Passage shown:

Bug 239700

Summary: cap_fileargs(3) is not robust against long paths
Product: Base System Reporter: Mark Johnston <markj>
Component: binAssignee: Mariusz Zaborski <oshogbo>
Status: In Progress ---    
Severity: Affects Only Me CC: cem, emaste, kevans, oshogbo
Priority: ---    
Version: CURRENT   
Hardware: Any   
OS: Any   
Attachments:
Description Flags
patch none

Description Mark Johnston freebsd_committer 2019-08-07 16:04:08 UTC
$ readelf -r $(perl -e "print 'a' x 100000")
Assertion failed: (nvl->nvl_error == 0), function nvlist_find, file /usr/home/markj/src/freebsd-dev/sys/contrib/libnv/nvlist.c, line 341.
Abort trap (core dumped)
Comment 1 Mariusz Zaborski freebsd_committer 2019-08-07 16:19:39 UTC
Created attachment 206337 [details]
patch

This patch should fix the problem for you.
Does it work for you?
Comment 2 Mark Johnston freebsd_committer 2019-08-07 16:27:46 UTC
It does, thanks.  I think it should fail if strlen(argv[i]) >= MAXPATHLEN, since MAXPATHLEN is supposed to be a buffer size, not a string length.

Task requirements: In the bug report on cap_fileargs(3), under what condition does Mark Johnston say it should fail?

Saved entries
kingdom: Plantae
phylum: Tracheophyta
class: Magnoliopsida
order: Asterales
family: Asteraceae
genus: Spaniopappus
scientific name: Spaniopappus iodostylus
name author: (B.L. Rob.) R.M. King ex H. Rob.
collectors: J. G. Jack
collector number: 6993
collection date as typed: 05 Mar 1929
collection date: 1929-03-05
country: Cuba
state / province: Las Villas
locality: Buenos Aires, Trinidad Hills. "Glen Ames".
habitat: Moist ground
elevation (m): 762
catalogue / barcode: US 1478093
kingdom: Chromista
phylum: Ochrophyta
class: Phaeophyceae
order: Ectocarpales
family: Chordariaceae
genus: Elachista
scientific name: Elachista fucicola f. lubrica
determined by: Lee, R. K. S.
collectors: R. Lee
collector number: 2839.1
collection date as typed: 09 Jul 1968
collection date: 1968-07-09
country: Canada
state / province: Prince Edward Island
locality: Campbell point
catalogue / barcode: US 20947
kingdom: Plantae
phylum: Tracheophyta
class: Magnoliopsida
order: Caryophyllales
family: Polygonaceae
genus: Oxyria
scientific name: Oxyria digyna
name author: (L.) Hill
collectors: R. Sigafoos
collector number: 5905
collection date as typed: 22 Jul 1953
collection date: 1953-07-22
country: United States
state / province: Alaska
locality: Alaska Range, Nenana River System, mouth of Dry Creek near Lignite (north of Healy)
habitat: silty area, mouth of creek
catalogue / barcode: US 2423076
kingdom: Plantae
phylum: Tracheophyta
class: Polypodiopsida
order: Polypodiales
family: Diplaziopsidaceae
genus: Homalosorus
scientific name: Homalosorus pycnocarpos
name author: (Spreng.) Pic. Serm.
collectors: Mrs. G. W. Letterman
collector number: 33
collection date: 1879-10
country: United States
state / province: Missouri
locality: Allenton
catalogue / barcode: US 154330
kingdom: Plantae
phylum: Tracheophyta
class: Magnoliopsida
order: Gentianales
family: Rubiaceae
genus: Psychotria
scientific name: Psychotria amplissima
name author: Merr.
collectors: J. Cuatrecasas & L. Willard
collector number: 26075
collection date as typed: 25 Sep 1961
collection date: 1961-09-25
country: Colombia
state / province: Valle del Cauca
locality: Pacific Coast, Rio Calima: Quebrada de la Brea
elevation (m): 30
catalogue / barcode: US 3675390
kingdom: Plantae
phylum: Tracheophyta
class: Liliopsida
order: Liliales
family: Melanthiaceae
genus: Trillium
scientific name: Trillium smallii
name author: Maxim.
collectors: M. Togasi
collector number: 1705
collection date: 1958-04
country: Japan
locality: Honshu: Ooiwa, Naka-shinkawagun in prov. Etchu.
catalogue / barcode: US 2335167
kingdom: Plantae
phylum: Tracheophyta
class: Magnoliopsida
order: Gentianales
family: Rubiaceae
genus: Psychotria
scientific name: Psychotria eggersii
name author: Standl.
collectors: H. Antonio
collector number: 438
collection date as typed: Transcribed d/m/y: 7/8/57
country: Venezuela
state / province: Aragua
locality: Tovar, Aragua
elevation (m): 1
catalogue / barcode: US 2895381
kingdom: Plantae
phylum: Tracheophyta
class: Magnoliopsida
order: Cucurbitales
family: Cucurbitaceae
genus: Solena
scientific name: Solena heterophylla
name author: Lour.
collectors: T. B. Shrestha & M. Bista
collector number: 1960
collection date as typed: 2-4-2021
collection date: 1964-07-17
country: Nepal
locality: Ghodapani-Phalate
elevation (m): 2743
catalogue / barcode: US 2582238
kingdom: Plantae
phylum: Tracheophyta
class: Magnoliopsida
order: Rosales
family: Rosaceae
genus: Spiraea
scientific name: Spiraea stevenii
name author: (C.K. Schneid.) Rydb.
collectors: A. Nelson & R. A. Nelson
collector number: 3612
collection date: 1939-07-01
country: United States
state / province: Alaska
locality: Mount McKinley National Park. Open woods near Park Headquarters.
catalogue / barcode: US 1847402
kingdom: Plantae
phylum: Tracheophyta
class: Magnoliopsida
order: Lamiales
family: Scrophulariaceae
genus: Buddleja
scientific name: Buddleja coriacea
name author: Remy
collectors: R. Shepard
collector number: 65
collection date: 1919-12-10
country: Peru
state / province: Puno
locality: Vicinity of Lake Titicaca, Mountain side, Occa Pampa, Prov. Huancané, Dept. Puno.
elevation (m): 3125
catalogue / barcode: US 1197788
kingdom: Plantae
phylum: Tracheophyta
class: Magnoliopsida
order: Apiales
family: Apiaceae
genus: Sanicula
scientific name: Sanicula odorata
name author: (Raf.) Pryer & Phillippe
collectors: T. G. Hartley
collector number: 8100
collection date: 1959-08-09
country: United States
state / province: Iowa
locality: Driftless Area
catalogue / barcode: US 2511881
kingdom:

Solution for this task: It should fail if strlen(argv[i]) >= MAXPATHLEN.